YOUR OBJECTIVE => Leave every picture out, and write out the remaining entries exactly.

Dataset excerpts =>

Segment Open

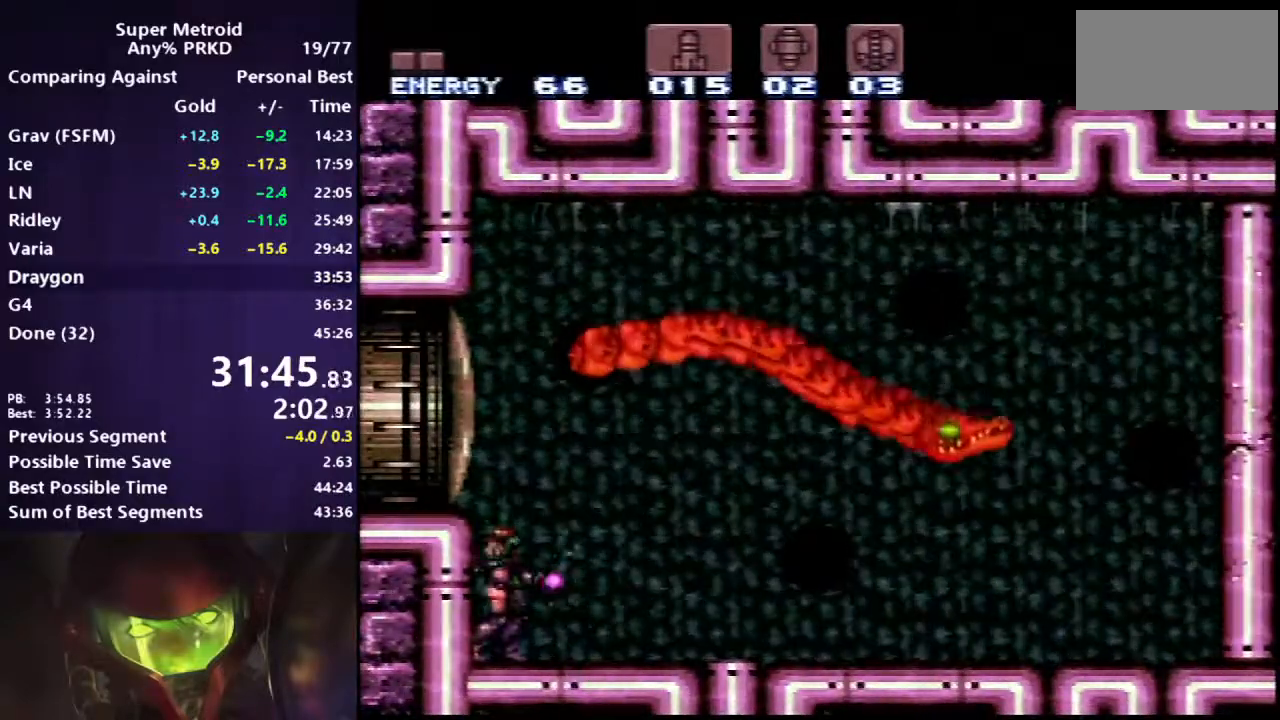
{"buttons": [], "events": [[250, "A", "down"], [300, "B", "down"], [350, "B", "up"], [383, "A", "up"], [400, "X", "up"]]}
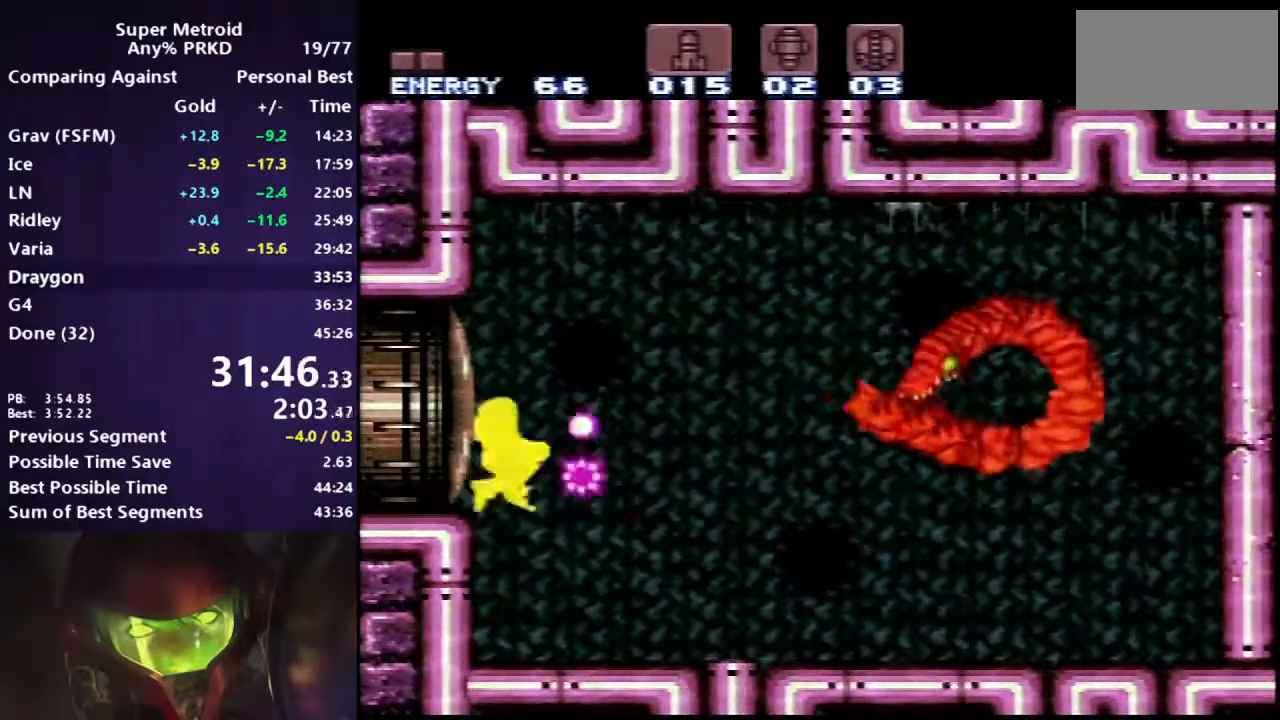
{"buttons": ["X"], "events": [[33, "X", "down"]]}
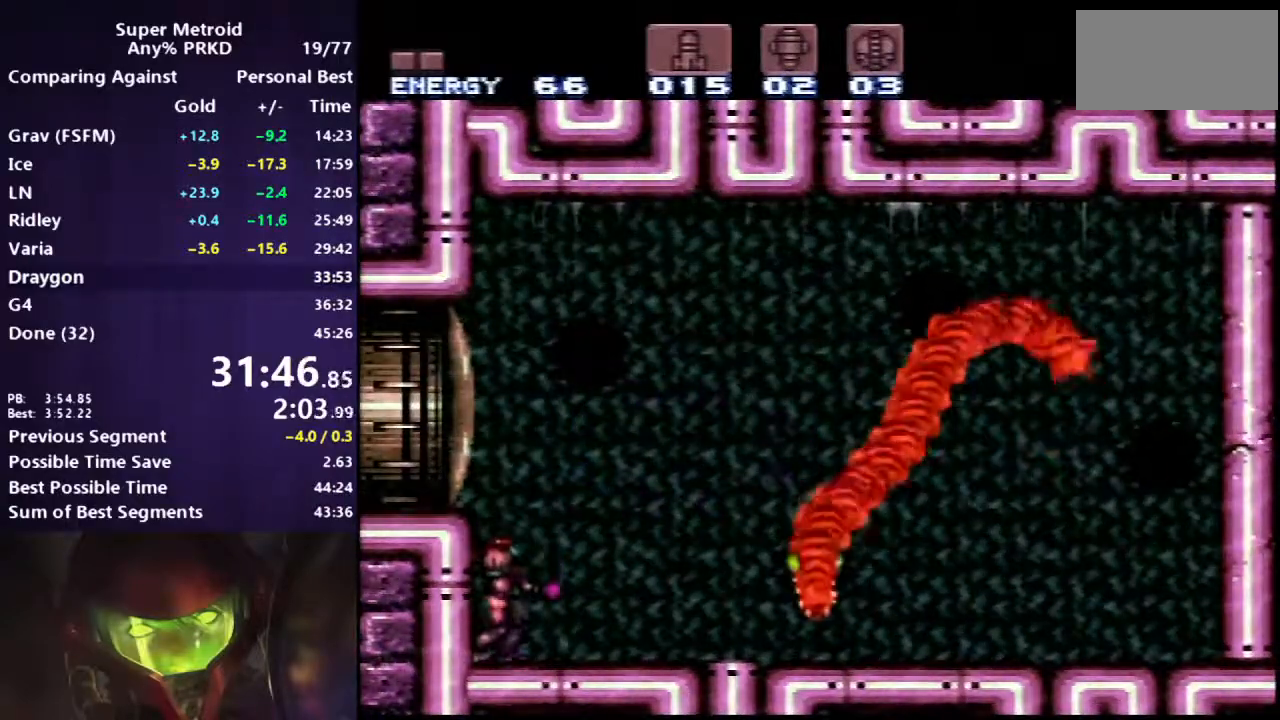
{"buttons": ["X"], "events": []}
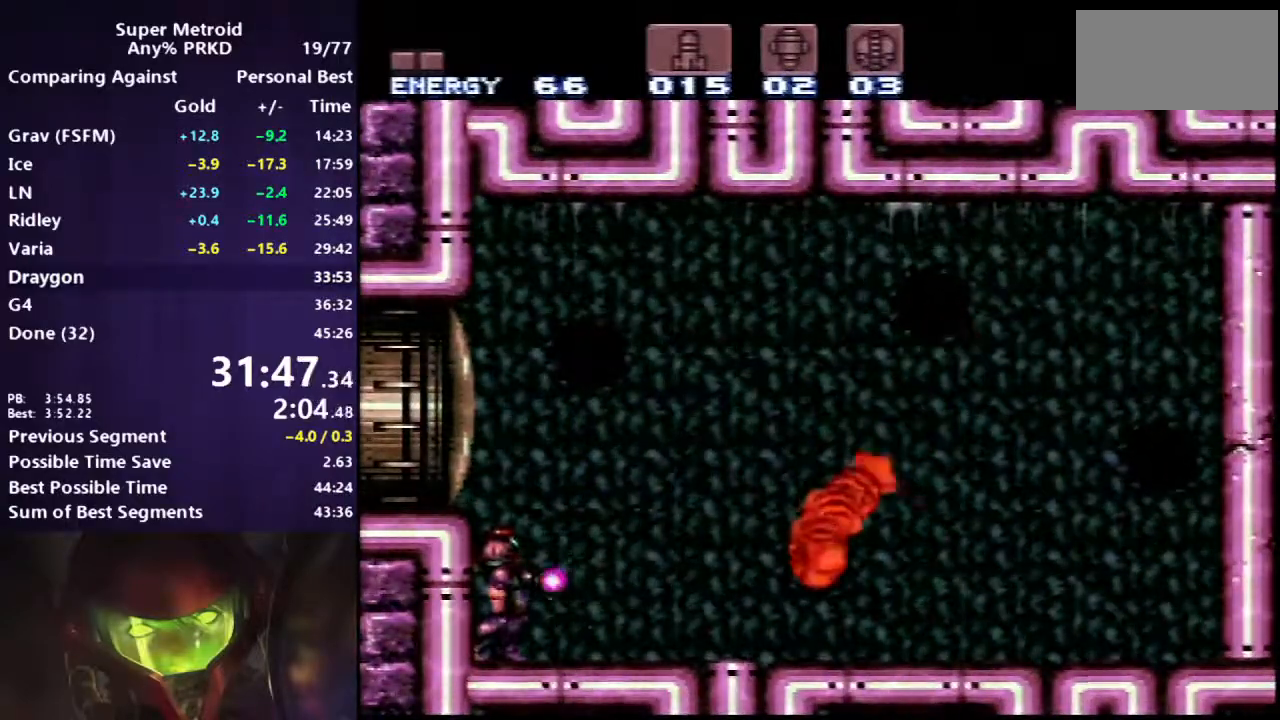
{"buttons": ["X"], "events": [[67, "A", "down"], [183, "A", "up"], [200, "X", "up"], [283, "X", "down"]]}
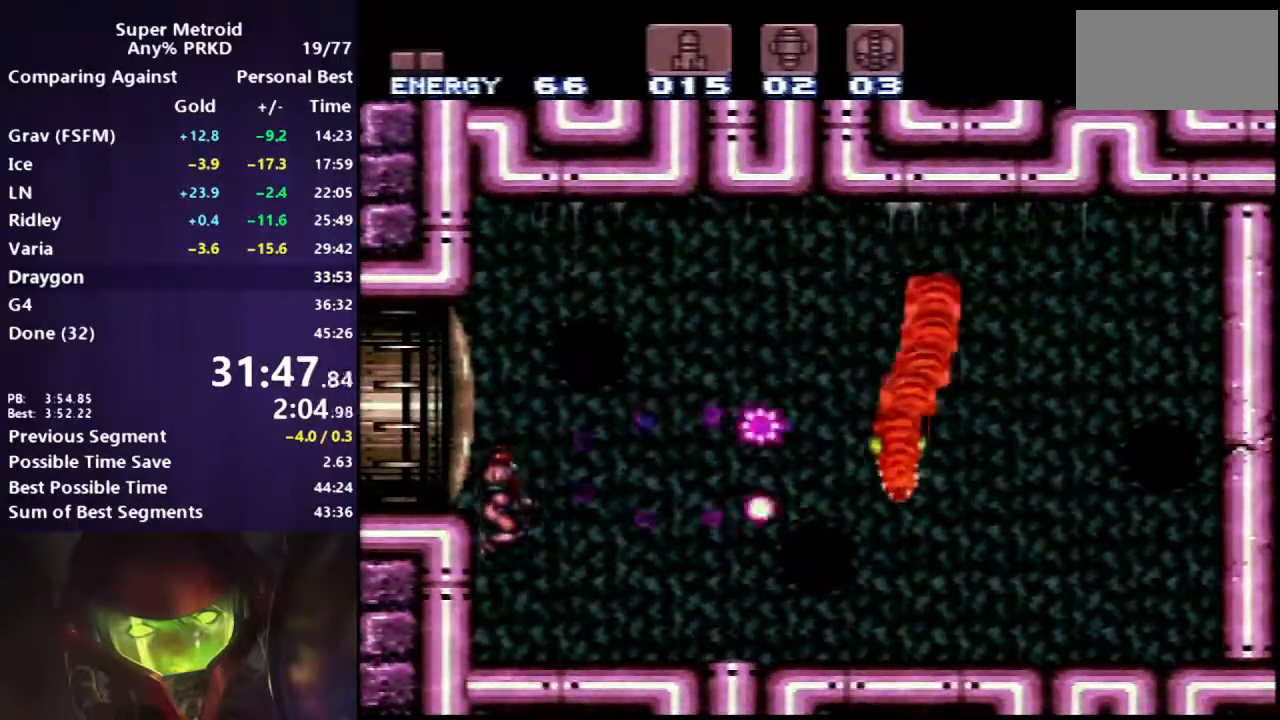
{"buttons": ["X"], "events": []}
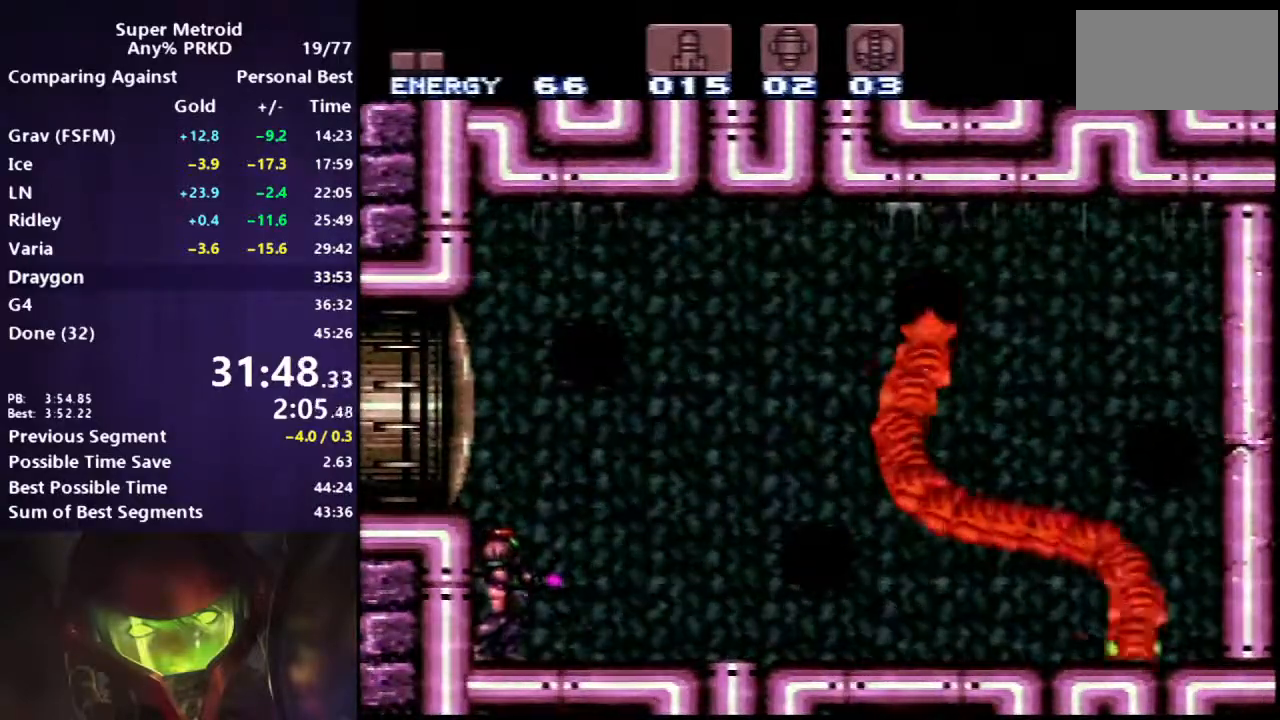
{"buttons": ["X"], "events": [[183, "A", "down"], [283, "A", "up"], [317, "X", "up"], [383, "X", "down"]]}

Segment Closed

RESULT OF THE TASK =>
{"buttons": [], "events": [[250, "A", "down"], [300, "B", "down"], [350, "B", "up"], [383, "A", "up"], [400, "X", "up"]]}
{"buttons": ["X"], "events": [[33, "X", "down"]]}
{"buttons": ["X"], "events": []}
{"buttons": ["X"], "events": [[67, "A", "down"], [183, "A", "up"], [200, "X", "up"], [283, "X", "down"]]}
{"buttons": ["X"], "events": []}
{"buttons": ["X"], "events": [[183, "A", "down"], [283, "A", "up"], [317, "X", "up"], [383, "X", "down"]]}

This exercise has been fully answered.